Method: Acid etched titanium implant that was 4 mm of length and 1 mm of diameter and titanium mesh products were used in this study. The materials were autoclaved and stored under dark ambient conditions for 4 weeks. UV treatment was performed by a combination of UVA and UVC for 15 min. A vertical bone augmentation model using the implant and mesh was created in rat femur bone by placing 2 mm of the 4 mm implant. The titanium mesh covered upper side of the implant that was exposed outside of femur. The samples were taken 12 or 24 days after surgery. Bone formation between the implant and mesh and the osteointegration were evaluated.

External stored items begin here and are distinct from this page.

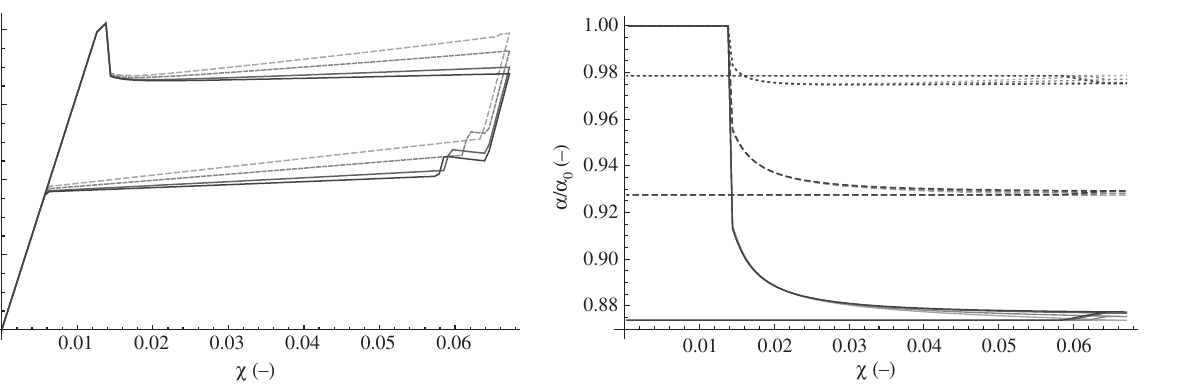
over strain for varying heat conductivity Figure 3 Stress σ 11 κ ∈ {0.010, 0.015, 0.030, 0.050} GPa/K.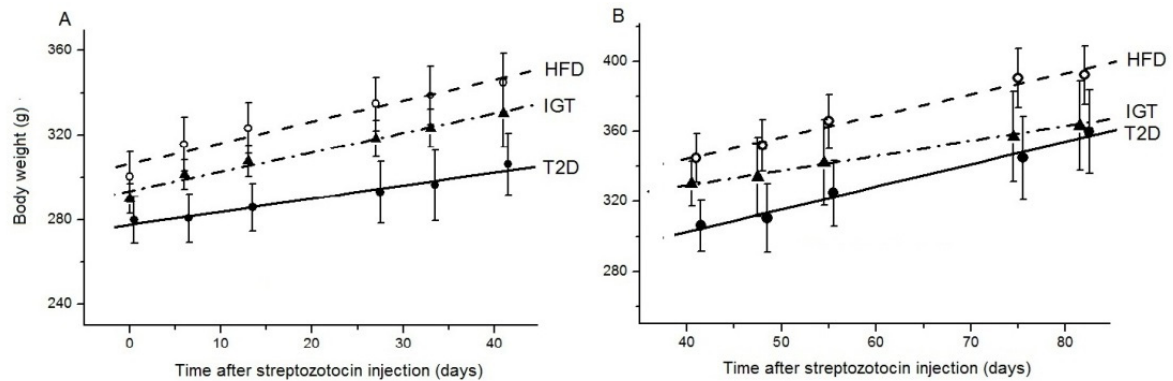
Figure 2. Changes in the body weight of rats in the groups with type 2 diabetes mellitus (T2D) and impaired glucose tolerance (IGT) after the administration of streptozotocin, and in the control group (HFD) after the administration of its solvent. ( A ) In the first 40 days; ( B ) in the second 40 days. ( A,B ) The T2D group ( n = 4), the IGT group ( n = 6) and the HFD group ( n = 6). Results are expressed as means ± the standard error of the mean (SEM). Straight lines are the regression lines.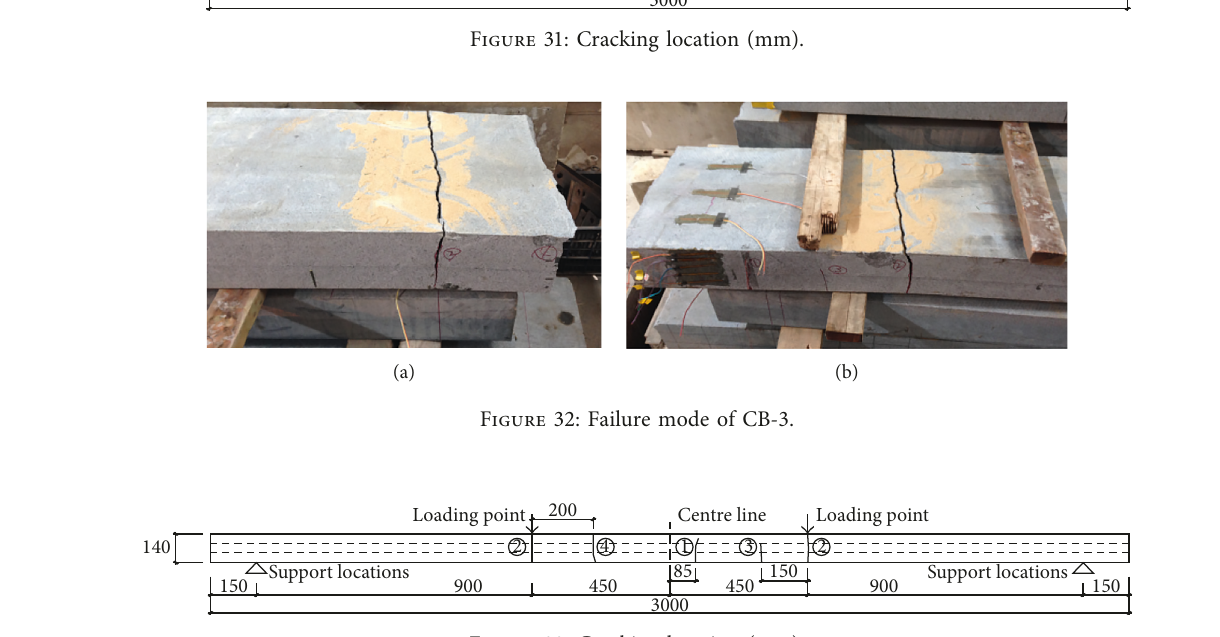
Figure 31: Cracking location (mm).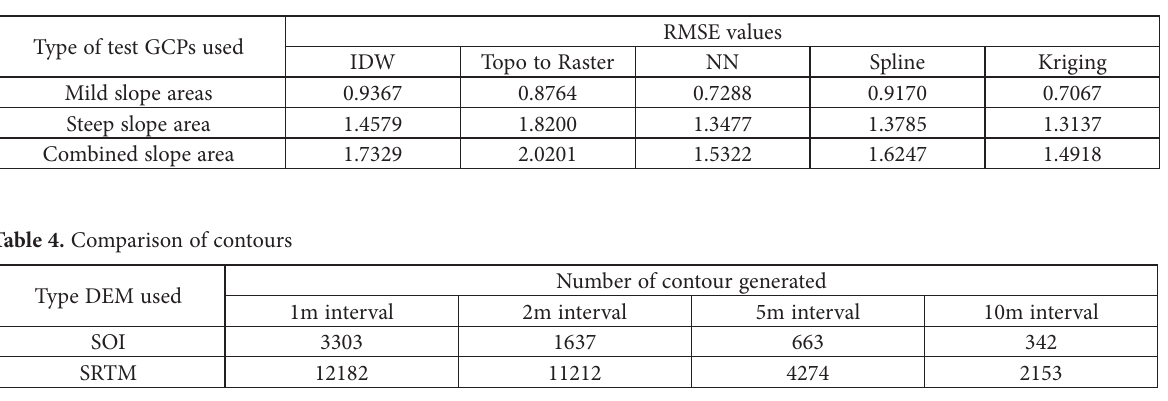
Table 3. RMSE values with reference to terrain variation Type of test GCPs used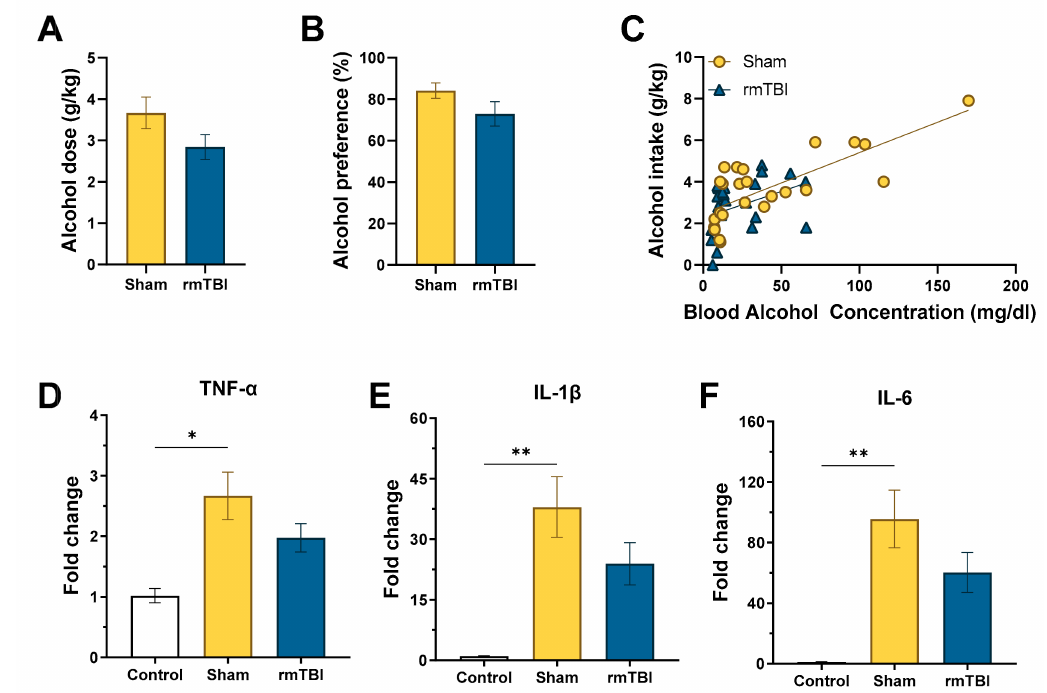
Figure 2. Alcohol drinking resulted in increased cytokine expression: ( A ) alcohol intake and ( B ) preference ( n = 12 / group), did not di ff er as a result of rmTBI ( C ) and BAC (mg / dL), ( n = 24 / group); ( D ) tumor necrosis factor (TNF)- α (control n = 4, sham n = 10, rmTBI n = 9), ( E ) interleukin (IL)-1 β (control n = 3, sham n = 5, rmTBI n = 6), ( F ) and IL-6 (control n = 3, sham n = 5, rmTBI n = 6) all showed pronounced increase of expression following 2 weeks of alcohol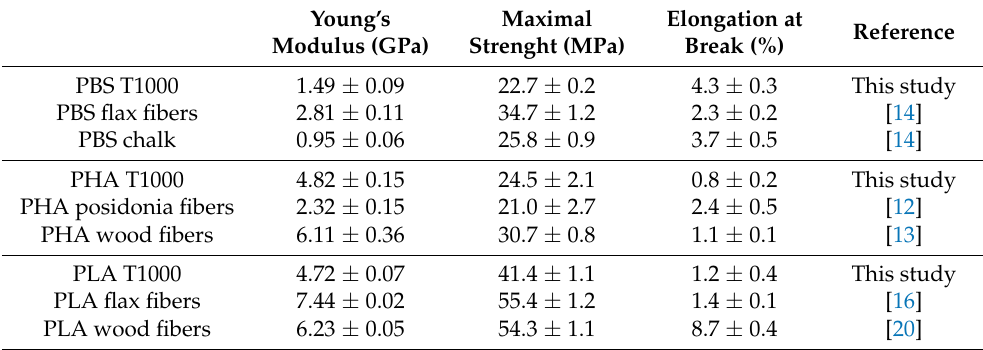
Table 3. Comparison of the mechanical properties of plant fiber composites of this study with literature values. We selected materials processed by compounding and injection molding and having the same fiber weight fraction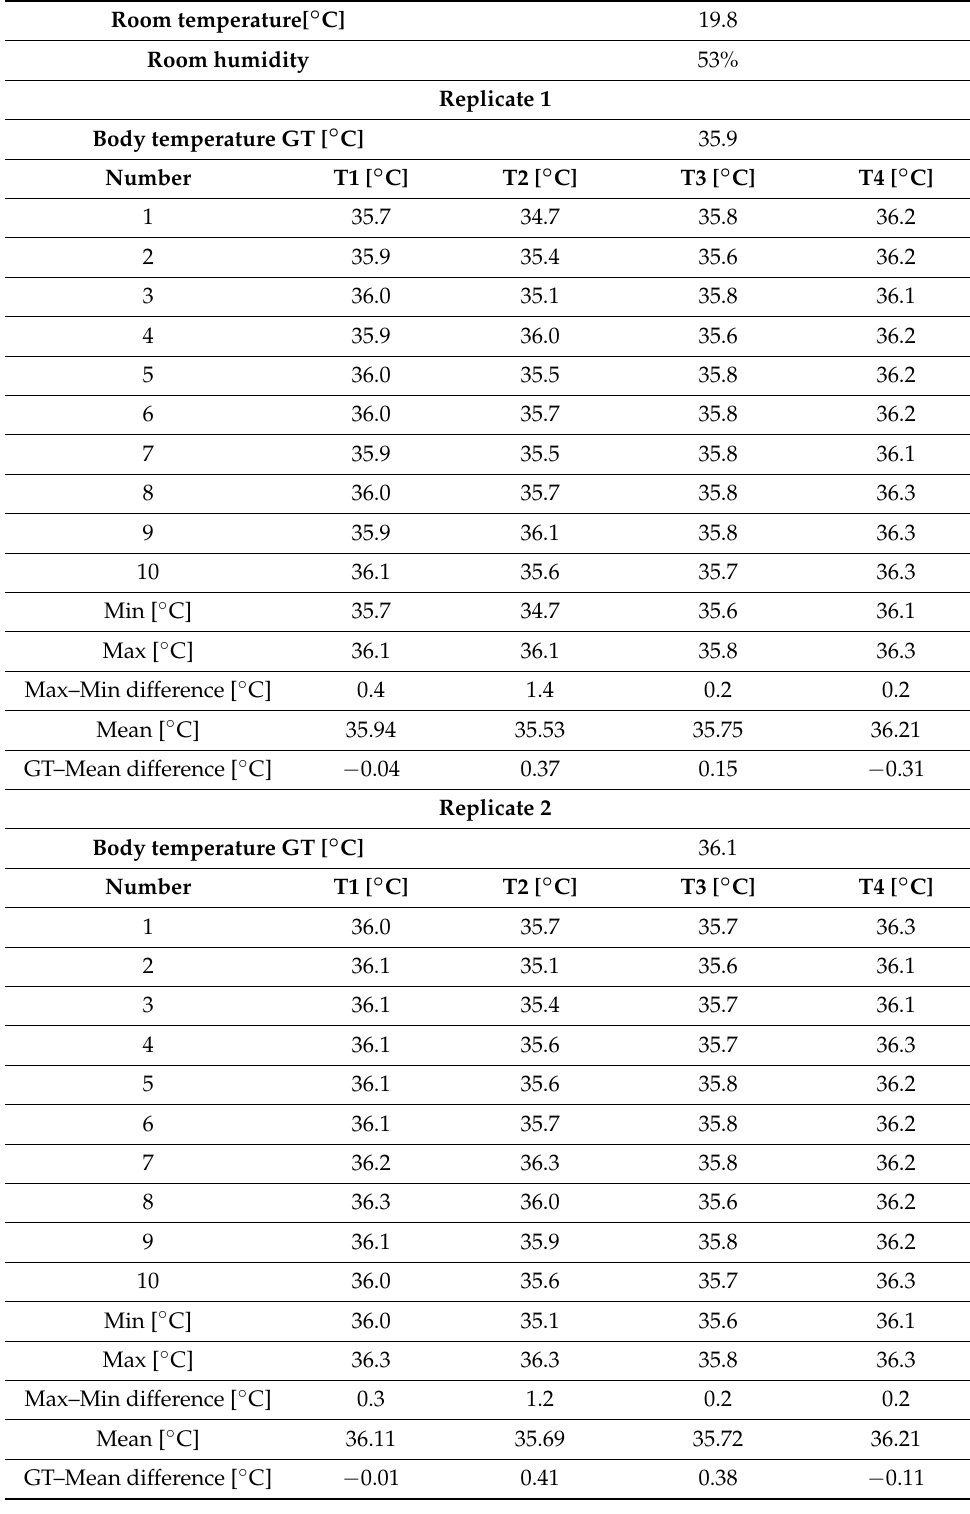
Table A2. Intra- and inter-rater reliability experiment. Subject 2 body temperature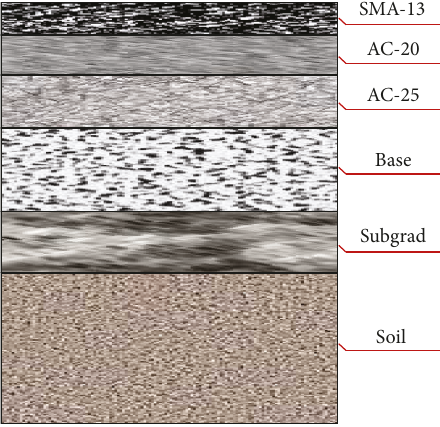
Figure 2: Asphalt pavement linear elastic. The parameters of each layer are listed in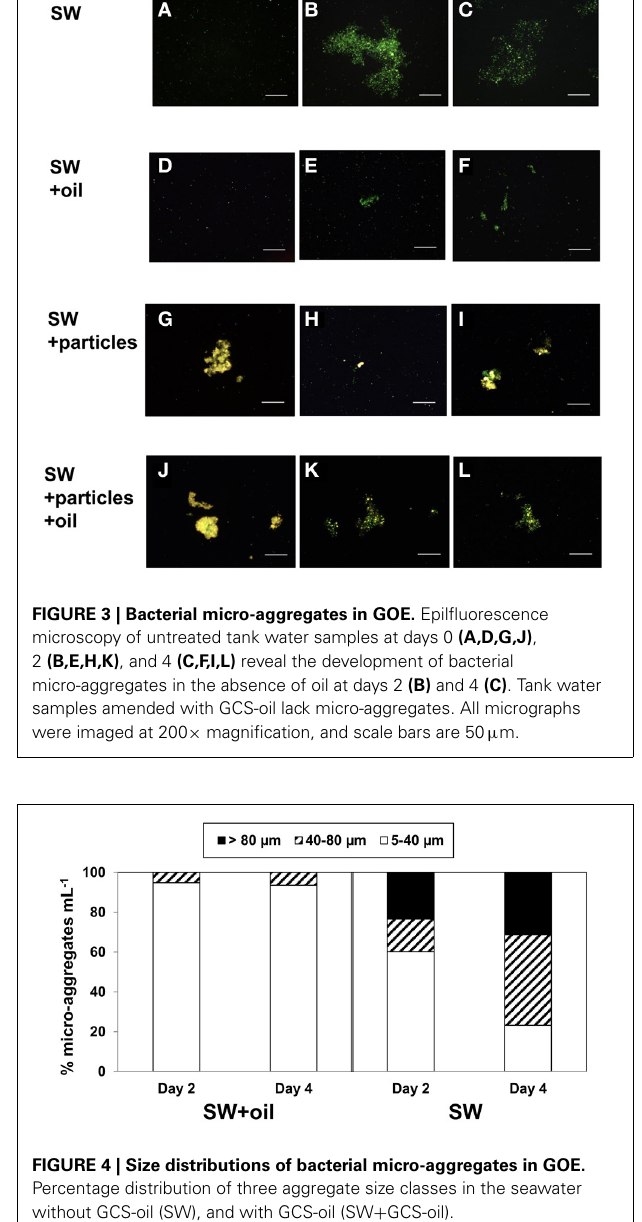
the lack of oil snow formation, the addition of GCS-oil to sur- face water triggered a specific bacterial metabolic response that affected the timescales of bacterial cycling of carbon in our roller tank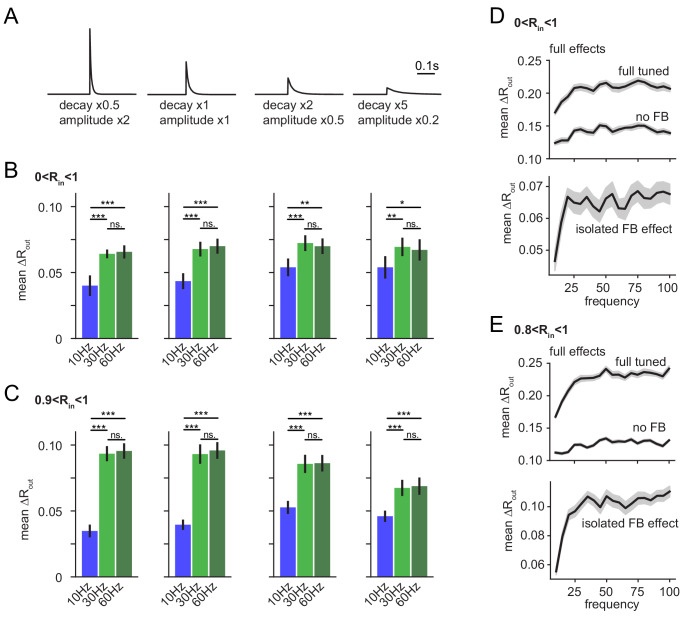
Robustness over various IPSC decay time-constants and over the full gamma range.(A–C) To test if the frequency dependence of feedback inhibitory pattern separation remained robust for different IPSC decay time constants we probed a range of altered time constants (our experimentally matched time constant x0.5, x1, x2 and x5) while maintaining total inhibitory conductance in the network constant by complementary adjustment of IPSC amplitude. As we expected a potential interaction between IPSC decay and modulation frequency, we probed model runs for each factor with 10 Hz, 30 Hz and 60 Hz modulation. The isolated feedback inhibitory effects were computed and impacts of decay and frequency were examined with 4 × 3 ANOVAs followed by Tukey posttests for differences between frequencies. Asterisks indicate significance in posttests given significant overall effects (*p<0.05,**p<0.01,***p<0.001). (A) Illustration of modified IPSC time-courses. (B) Mean pattern separation effect of isolated feedback inhibition over the full input similarity range (0 < Rin < 1). (C) Same as (B) but only for highly similar input patterns. Analyses in A-C were performed on seven new network seeds with simulation and analysis otherwise identical to Figure 6. (D–E) To probe the robustness of frequency-dependent feedback inhibitory pattern separation over an even larger range of frequency modulation, we next simulated the effects over a range from 10 to 100 Hz in 5 Hz steps. To provide computational tractability, we performed only eight runs per frequency (instead of 24 runs as in all other simulations) leading to fewer pattern comparisons, and somewhat noisier readouts. For the majority of frequencies, no input comparisons with R > 0.9 occurred so we defined (0.8 < Rin < 1) as highly similar input patterns, potentially leading to a slight underestimation of our effects.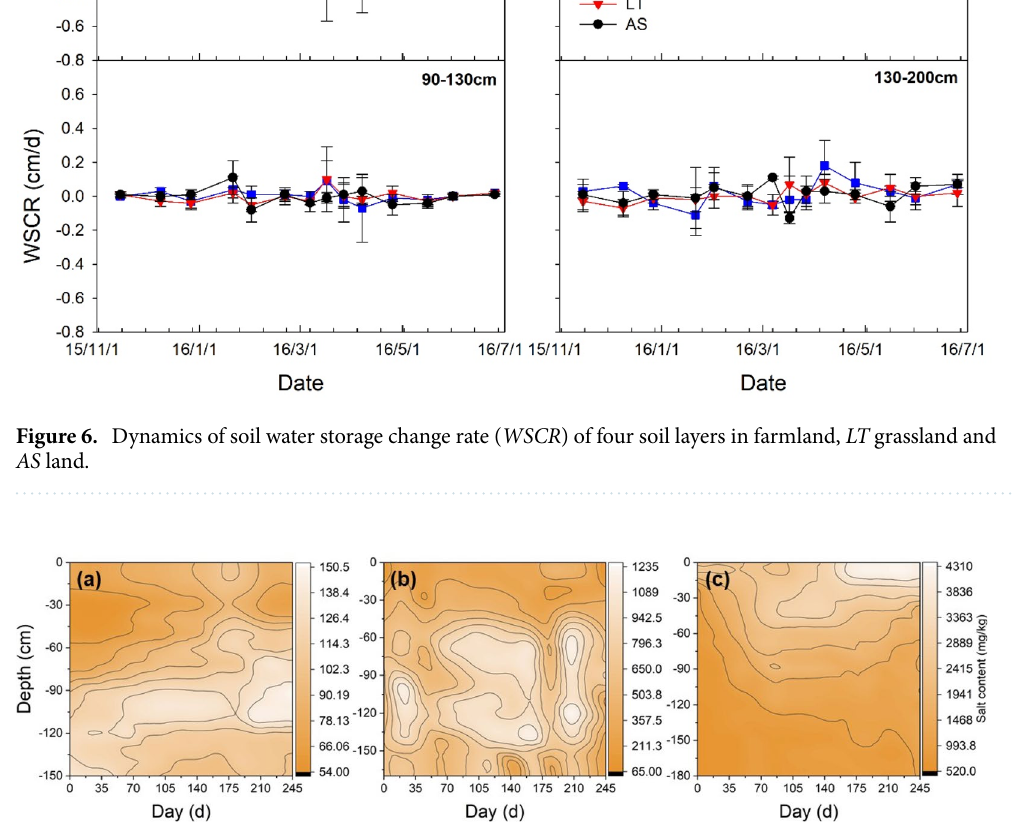
Figure 7. Contour map of soil salt content in farmland ( a ), LT grassland ( b ) and AS land ( c ) from 24 October, 2015 to 25 June,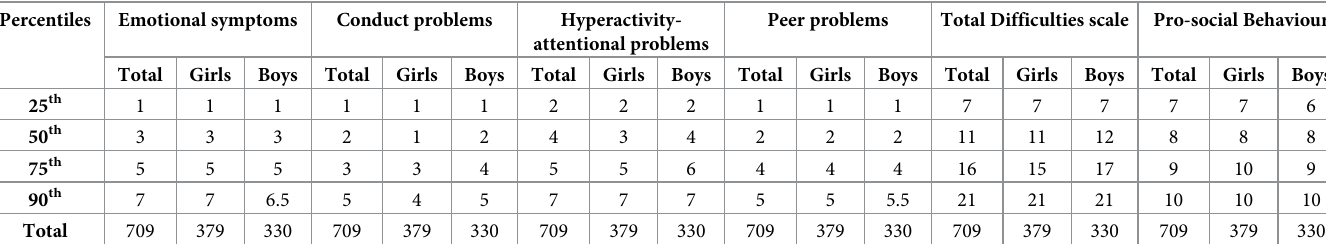
Table 7. Normative data for total scores by sex based on adolescent self-report, age group 9–11.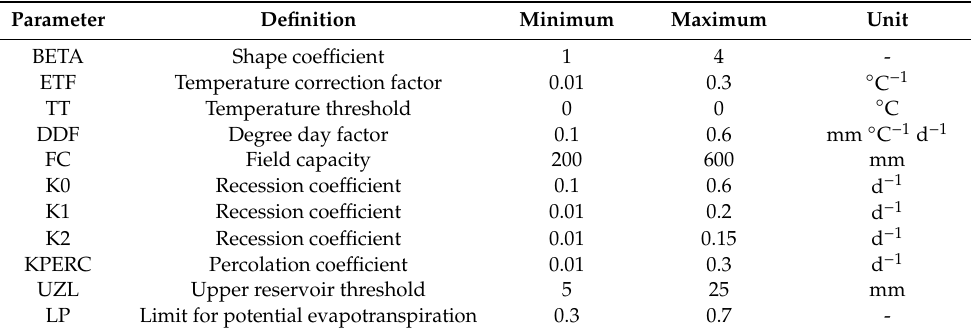
Table 2. HBV model parameter ranges used in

Result:Bone volume between the photofunctionalized implant and mesh was significantly higher than the untreated on 12 and 24 day after surgery. The newly formed bone in photofunctionalized group completely filled the space that was surrounded by the implant and mesh, whereas the space was not filled with the new bone in untreated group. The mechanical strength analysis showed the connection between the implant and mesh in photofunctionalized group was 2-times greater than that in untreated group.
Conclusion: The results from in vivo studies collectively demonstrated that UV photofunctionalization of titanium mesh is effective in enhancing its osteoconductivity of both the implant and mesh, which resulted in the increased bone formation that could fill the space between titanium materials.